## Exercise objective
Copy out the passage on the decline of American cities word for word.

When I was an undergraduate urban planning major at Rutgers University in the late 1970s and later a graduate student at Columbia in the early 1980s, my professors told me that America’s cities were obsolete. I saw no reason not to believe them because, child of Newark that I was, I had seen its neighborhoods, jobs, and businesses collapse and die—the factory where my father worked for decades shuttered, the stores we shopped in long gone.
In their landmark 1959 study of the New York metropolitan area, Anatomy of a Metropolis, economists Edgar M. Hoover and Raymond Vernon documented the suburbanization of jobs and people as growing affluence enabled higher-income households to purchase lower-density housing further out from the urban core. All the way back in 1939, in a detailed study for the Federal Housing Administration of the growth and development of residential neighborhoods in 64 metropolitan areas, urban economist Homer Hoyt found that the most desirable and hence the highest-priced housing tended to be located in the areas with the least density, along the outer rings. Extrapolating outward in space and time, the study accurately foresaw the farther and farther-flung clusters of detached houses that would be built along “arterial superhighways radiating from cities in axial fashion.”
Housing expert George Sternlieb’s scathing 1971 article in the Public Interest, “The City as Sandbox,” argued that just as adults often park children in sandboxes, central cities had become dependent on a “growing bureaucracy which is sustained by the plight of the poor, the threat of the poor, the misery of the poor,” but produced little real economic prosperity.

## Data section
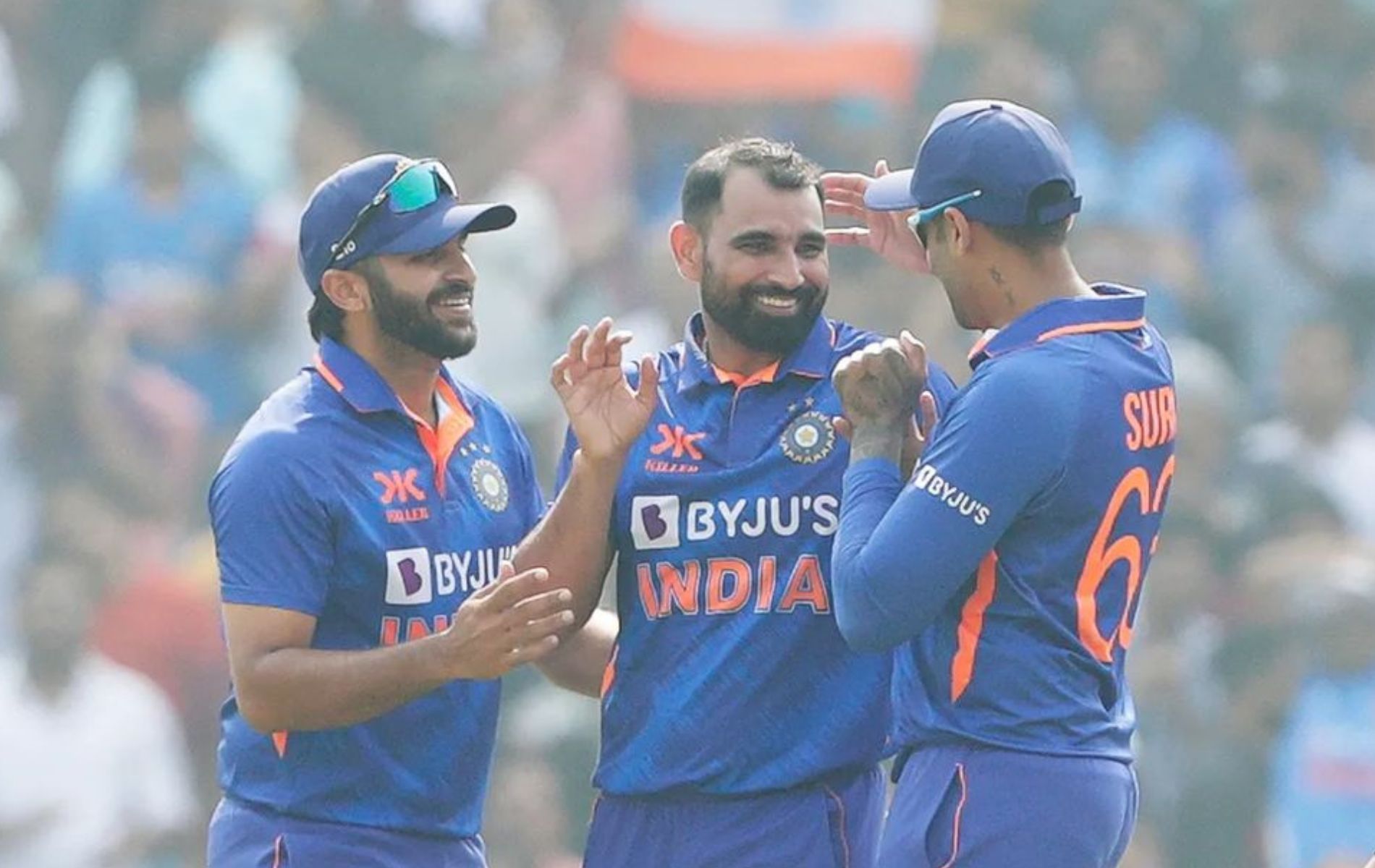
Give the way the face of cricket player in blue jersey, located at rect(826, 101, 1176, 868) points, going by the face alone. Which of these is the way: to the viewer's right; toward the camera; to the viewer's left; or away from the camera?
to the viewer's left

## Solution for this exercise
When I was an undergraduate urban planning major at Rutgers University in the late 1970s and later a graduate student at Columbia in the early 1980s, my professors told me that America’s cities were obsolete. I saw no reason not to believe them because, child of Newark that I was, I had seen its neighborhoods, jobs, and businesses collapse and die—the factory where my father worked for decades shuttered, the stores we shopped in long gone.
In their landmark 1959 study of the New York metropolitan area, Anatomy of a Metropolis, economists Edgar M. Hoover and Raymond Vernon documented the suburbanization of jobs and people as growing affluence enabled higher-income households to purchase lower-density housing further out from the urban core. All the way back in 1939, in a detailed study for the Federal Housing Administration of the growth and development of residential neighborhoods in 64 metropolitan areas, urban economist Homer Hoyt found that the most desirable and hence the highest-priced housing tended to be located in the areas with the least density, along the outer rings. Extrapolating outward in space and time, the study accurately foresaw the farther and farther-flung clusters of detached houses that would be built along “arterial superhighways radiating from cities in axial fashion.”
Housing expert George Sternlieb’s scathing 1971 article in the Public Interest, “The City as Sandbox,” argued that just as adults often park children in sandboxes, central cities had become dependent on a “growing bureaucracy which is sustained by the plight of the poor, the threat of the poor, the misery of the poor,” but produced little real economic prosperity.